Transitioning from primary school to high school is already a scary and exciting time in an adolescent's life.


But when this transition period is moved online, it can create a number of concerns and challenges for students, parents and educators alike.


Here we attempt to give you some advice for managing this exciting time and giving your child the best possible start to high school.


Familiarity


Over the course of the school year, students create a relationship with their teachers and vice versa.


They become used to certain teaching styles and conversely, teachers become used to children's individual learning styles and abilities.


When learning online, it is more difficult to establish that understanding and create a real connection.


If students are new to high school, they have to juggle not only a new school structure and teaching styles, but also learn to navigate online learning systems.



What can you do? Teachers and parents should regularly check in with children who are transitioning to high school or have transferred from another school to ensure they are coping and getting the support they need to learn.



Socialising


A large benefit of face-to-face schooling is the chance to socialise with new people, make friends and form genuine bonds with other children.


When schooling takes place online (and in isolation) it's hard to create those friendships and for children to socialise effectively.


If students have not had enough time to form friendships before commencing online learning, it may be harder for them to cope as they have a reduced support base.



What can you do? Teachers should encourage group work wherever possible, and parents should encourage their children to reach out to others in the class after school hours to strengthen friendships.

Workload


The most prominent change in the transition to high school from primary school, is the increase in workload.
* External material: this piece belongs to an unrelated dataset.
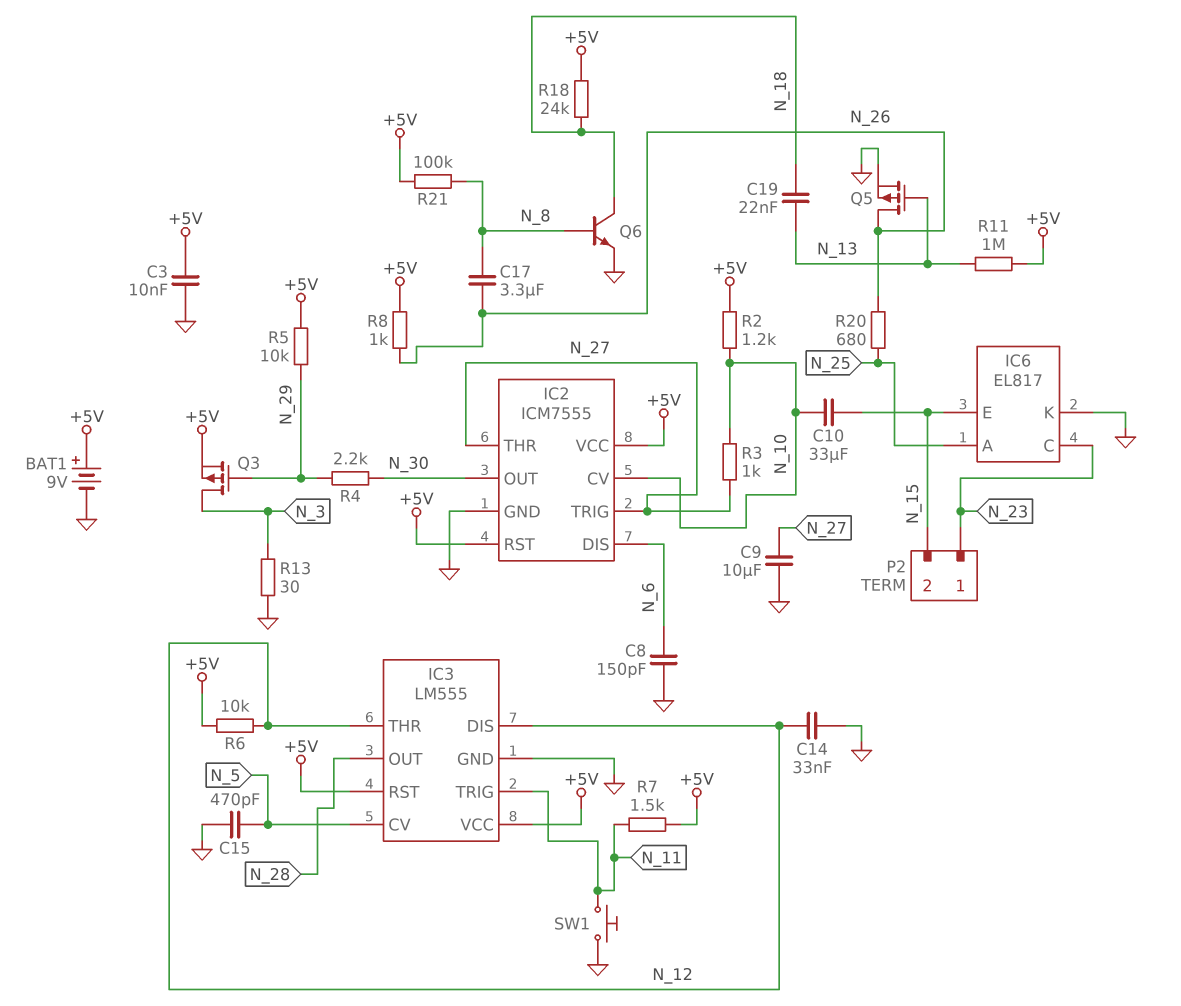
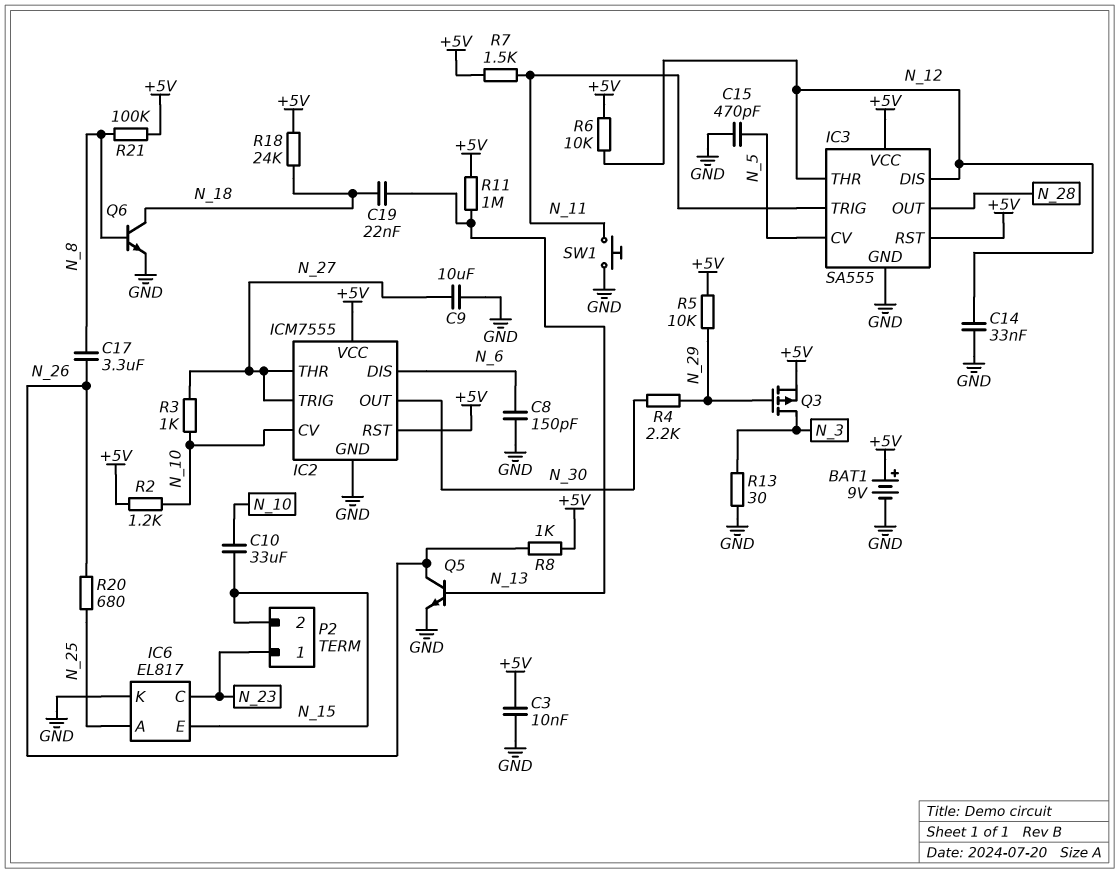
IC3: LM555 -> SA555
Q5: PMOS (G N_13, D N_26, S GND) -> NPN (B N_13, C N_26, E GND)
With homework and assignments from a number of different subjects at once, without that face-to-face guidance, some students may struggle with time management and how to effectively prioritise.



What can you do? Teachers should work together across different disciplines to ensure students won’t be overloaded with work and assessments at the same time. There should be an equal spread of work across all subjects.


Teachers should also work in partnership with parents to help set up homework schedules as a guide for how long students should spend on work outside of school hours.


Online learning is a new experience for all.


Teachers should keep open communication with both parents and students to ensure that education is being received well and children are coping and learning.